In the news

• Ryan Zinke, the former U.S. interior secretary and Montana congressman, has filed federal paperwork to form a campaign committee so he can run in 2022 for the second U.S. House seat awarded to the state because of the latest U.S. Census.

• Frank Caporusso, a 52-year-old Long Island man, faces up to 10 years in prison after pleading guilty to threatening to assassinate the federal judge in Washington, D.C., who heard the criminal case against former Trump national security adviser Michael Flynn, prosecutors said.

• Jamel Muldrew, 32, of Houston, Texas, accused of traveling to Tampa, Fla., to drop off a young girl at a hotel to engage in prostitution in exchange for $800, was charged with sex trafficking and other charges, federal prosecutors said.

• Jacob Andes, 27, of St.

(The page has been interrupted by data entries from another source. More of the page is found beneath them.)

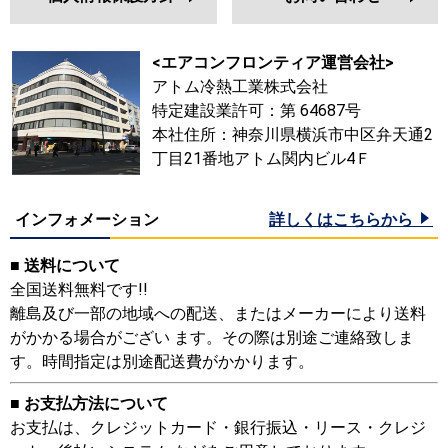
<エアコンフロンティア運営会社>
アトム冷熱工業株式会社
特定建設業許可：第 64687号
本社住所：神奈川県横浜市中区弁天通2
丁目21番地アトム関内ビル4Ｆ
インフォメーション
詳しくはこちらから
■ 送料について
全国送料無料です!!
離島及び一部の地域への配送、またはメーカーにより送料
がかかる場合がござい ます。その際は別途ご連絡致しま
す。時間指定は別途配送費がかかります。
■ お支払方法について
お支払は、クレジットカード・銀行振込・リース・クレジ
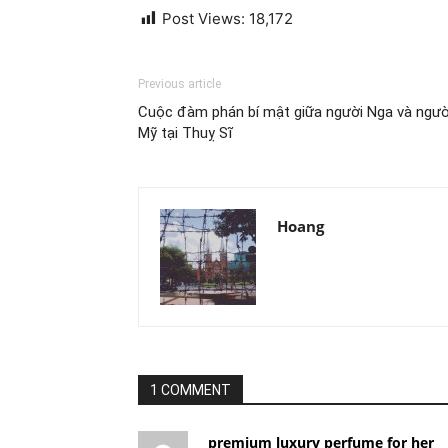
Post Views:
18,172
Previous article
Cuộc đàm phán bí mật giữa người Nga và ngườ
Mỹ tại Thuỵ Sĩ
Hoang
1 COMMENT
premium luxury perfume for her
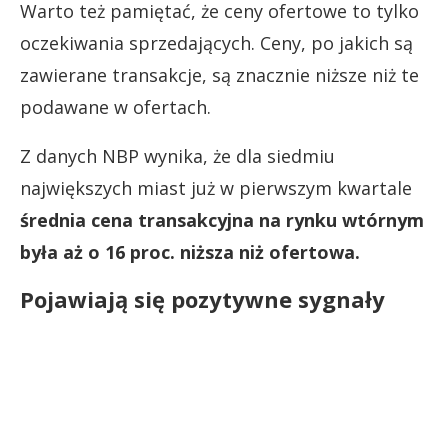
Warto też pamiętać, że ceny ofertowe to tylko
oczekiwania sprzedających. Ceny, po jakich są
zawierane transakcje, są znacznie niższe niż te
podawane w ofertach.
Z danych NBP wynika, że dla siedmiu
największych miast już w pierwszym kwartale
średnia cena transakcyjna na rynku wtórnym
była aż o 16 proc. niższa niż ofertowa.
Pojawiają się pozytywne sygnały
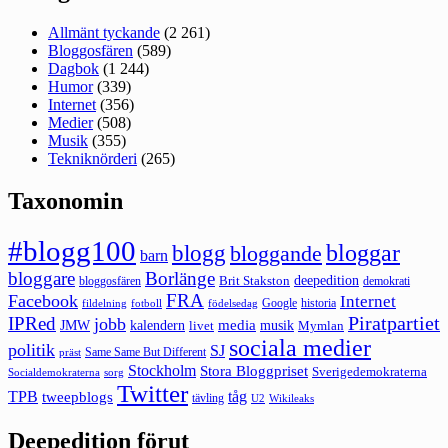
Allmänt tyckande
(2 261)
Bloggosfären
(589)
Dagbok
(1 244)
Humor
(339)
Internet
(356)
Medier
(508)
Musik
(355)
Tekniknörderi
(265)
Taxonomin
#blogg100
bloggar
blogg
bloggande
barn
bloggare
Borlänge
deepedition
Brit Stakston
bloggosfären
demokrati
FRA
Facebook
Internet
Google
historia
fildelning
fotboll
födelsedag
Piratpartiet
IPRed
jobb
kalendern
media
JMW
livet
musik
Mymlan
sociala medier
politik
SJ
Same Same But Different
präst
Stockholm
Stora Bloggpriset
Sverigedemokraterna
sorg
Socialdemokraterna
Twitter
TPB
tåg
tweepblogs
tävling
U2
Wikileaks
Deepedition förut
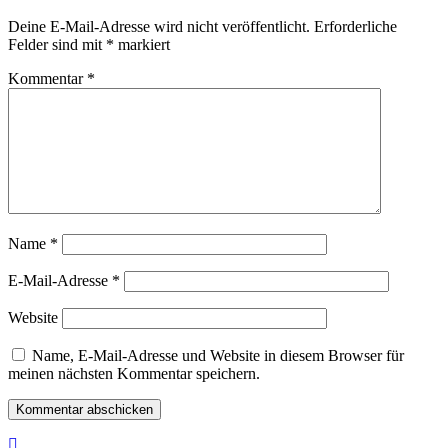
Deine E-Mail-Adresse wird nicht veröffentlicht.
Erforderliche
Felder sind mit
*
markiert
Kommentar
*
Name
*
E-Mail-Adresse
*
Website
Name, E-Mail-Adresse und Website in diesem Browser für
meinen nächsten Kommentar speichern.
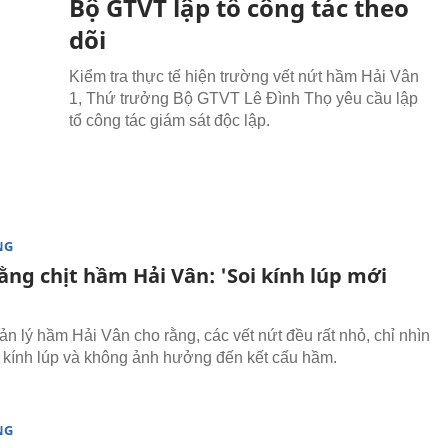
Bộ GTVT lập tổ công tác theo
dõi
Kiểm tra thực tế hiện trường vết nứt hầm Hải Vân
1, Thứ trưởng Bộ GTVT Lê Đình Thọ yêu cầu lập
tổ công tác giám sát độc lập.
NG
ằng chịt hầm Hải Vân: 'Soi kính lúp mới
ản lý hầm Hải Vân cho rằng, các vết nứt đều rất nhỏ, chỉ nhìn
 kính lúp và không ảnh hưởng đến kết cấu hầm.
NG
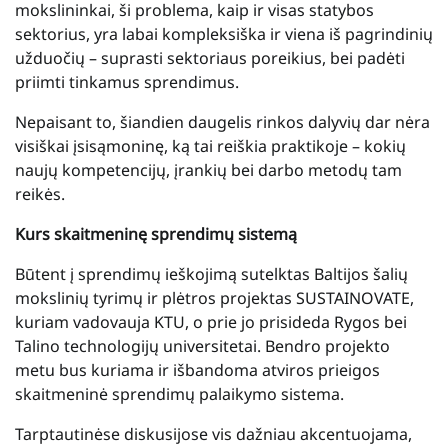
mokslininkai, ši problema, kaip ir visas statybos
sektorius, yra labai kompleksiška ir viena iš pagrindinių
užduočių – suprasti sektoriaus poreikius, bei padėti
priimti tinkamus sprendimus.
Nepaisant to, šiandien daugelis rinkos dalyvių dar nėra
visiškai įsisąmoninę, ką tai reiškia praktikoje – kokių
naujų kompetencijų, įrankių bei darbo metodų tam
reikės.
Kurs skaitmeninę sprendimų sistemą
Būtent į sprendimų ieškojimą sutelktas Baltijos šalių
mokslinių tyrimų ir plėtros projektas SUSTAINOVATE,
kuriam vadovauja KTU, o prie jo prisideda Rygos bei
Talino technologijų universitetai. Bendro projekto
metu bus kuriama ir išbandoma atviros prieigos
skaitmeninė sprendimų palaikymo sistema.
Tarptautinėse diskusijose vis dažniau akcentuojama,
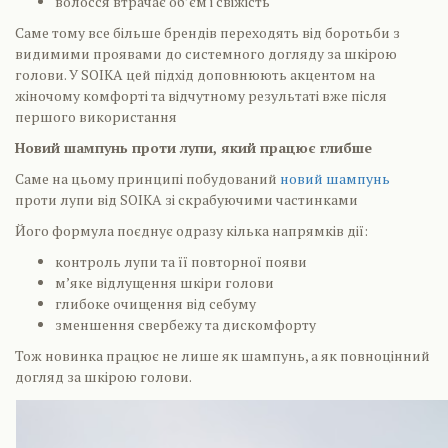
волосся втрачає об’єм і свіжість
Саме тому все більше брендів переходять від боротьби з
видимими проявами до системного догляду за шкірою
голови. У SOIKA цей підхід доповнюють акцентом на
жіночому комфорті та відчутному результаті вже після
першого використання
Новий шампунь проти лупи, який працює глибше
Саме на цьому принципі побудований
новий шампунь
проти лупи від SOIKA зі скрабуючими частинками
Його формула поєднує одразу кілька напрямків дії:
контроль лупи та її повторної появи
м’яке відлущення шкіри голови
глибоке очищення від себуму
зменшення свербежу та дискомфорту
Тож новинка працює не лише як шампунь, а як повноцінний
догляд за шкірою голови.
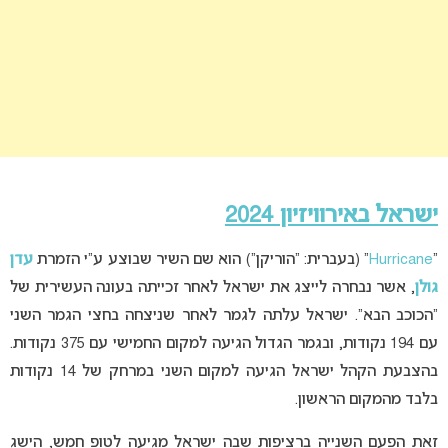
ישראל באירוויזיון 2024
“
Hurricane
” (בעברית: “הוריקן”) הוא שם השיר שבוצע ע”י הזמרת
עדן
גולן
, אשר נבחרה לייצג את ישראל לאחר זכייתה בעונה העשירית של
“הכוכב הבא”. ישראל עלתה לגמר לאחר שניצחה בחצי הגמר השני
עם 194 נקודות, ובגמר הגדול הגיעה למקום החמישי עם 375 נקודות.
בהצבעת הקהל ישראל הגיעה למקום השני במרחק של 14 נקודות
בלבד מהמקום הראשון.
זאת הפעם השנייה ברציפות שבה ישראל מגיעה לטופ חמש, הישג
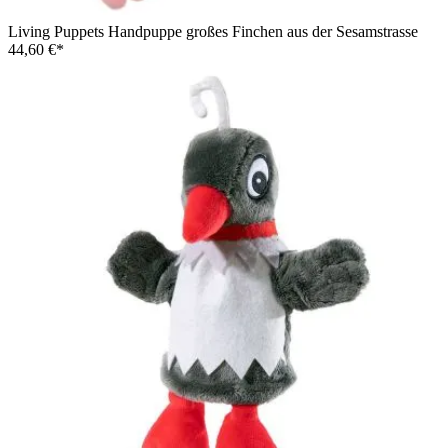
Living Puppets Handpuppe großes Finchen aus der Sesamstrasse
44,60 €*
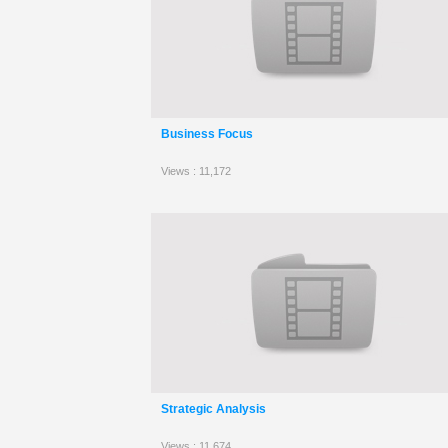
Business Focus
Views : 11,172
Strategic Analysis
Views : 11,674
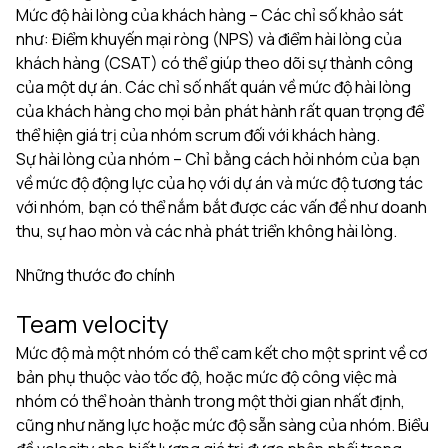
Mức độ hài lòng của khách hàng – Các chỉ số khảo sát
như: Điểm khuyến mại ròng (NPS) và điểm hài lòng của
khách hàng (CSAT) có thể giúp theo dõi sự thành công
của một dự án. Các chỉ số nhất quán về mức độ hài lòng
của khách hàng cho mọi bản phát hành rất quan trọng để
thể hiện giá trị của nhóm scrum đối với khách hàng.
Sự hài lòng của nhóm – Chỉ bằng cách hỏi nhóm của bạn
về mức độ động lực của họ với dự án và mức độ tương tác
với nhóm, bạn có thể nắm bắt được các vấn đề như doanh
thu, sự hao mòn và các nhà phát triển không hài lòng.
Những thước đo chính
Team velocity
Mức độ mà một nhóm có thể cam kết cho một sprint về cơ
bản phụ thuộc vào tốc độ, hoặc mức độ công việc mà
nhóm có thể hoàn thành trong một thời gian nhất định,
cũng như năng lực hoặc mức độ sẵn sàng của nhóm. Biểu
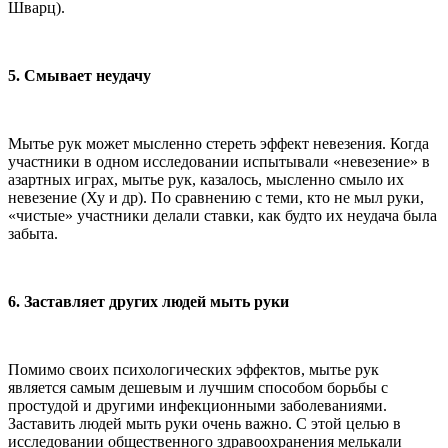
Шварц).
5. Смывает неудачу
Мытье рук может мысленно стереть эффект невезения. Когда
участники в одном исследовании испытывали «невезение» в
азартных играх, мытье рук, казалось, мысленно смыло их
невезение (Ху и др). По сравнению с теми, кто не мыл руки,
«чистые» участники делали ставки, как будто их неудача была
забыта.
6. Заставляет других людей мыть руки
Помимо своих психологических эффектов, мытье рук
является самым дешевым и лучшим способом борьбы с
простудой и другими инфекционными заболеваниями.
Заставить людей мыть руки очень важно. С этой целью в
исследовании общественного здравоохранения мелькали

Joseph, Mo., accused of putting peanuts in the coffee, laundry soap and underwear drawer of his mother's boyfriend knowing that the man has a severe allergy, was charged with assault, police said.

• Marzena Ozarek-Szilke, a Polish anthropologist and archaeologist, said researchers examining an ancient Egyptian mummy believed to be a male priest were surprised when X-rays and computer tests revealed that it was a woman who was seven months pregnant when she died.

• Cody Griggers, 28, of Montrose, Ga., a former Wilkinson County deputy accused of having a cache of unregistered weapons, including silencers and a machine gun, and keeping many of them in his duty vehicle, pleaded guilty to possessing unregistered firearms.

• Matt Perkins, who is adding a pool to his new home in Las Vegas, ran into a delay when the contractor called police to report the discovery of bones about 5 feet underground, which turned out to be those of a horse or similar large animal that experts say are between 6,000 and 14,000 years old.

• Larry Black Jr., 37, of Center Point, Ala., and Joshua Powell, 40, of Moody, former workers at a Chick-Fil-A restaurant in Birmingham, were charged with defrauding customers by diverting more than $30,000 from catering and other sales into personal accounts, federal prosecutors said.

• Jack Montoucet, chief of Louisiana's Wildlife and Fisheries Department, called it "a hard decision" after wildlife agents euthanized a 200-pound male black bear because it had become too reliant on food found in garbage cans and on porches in Port Allen.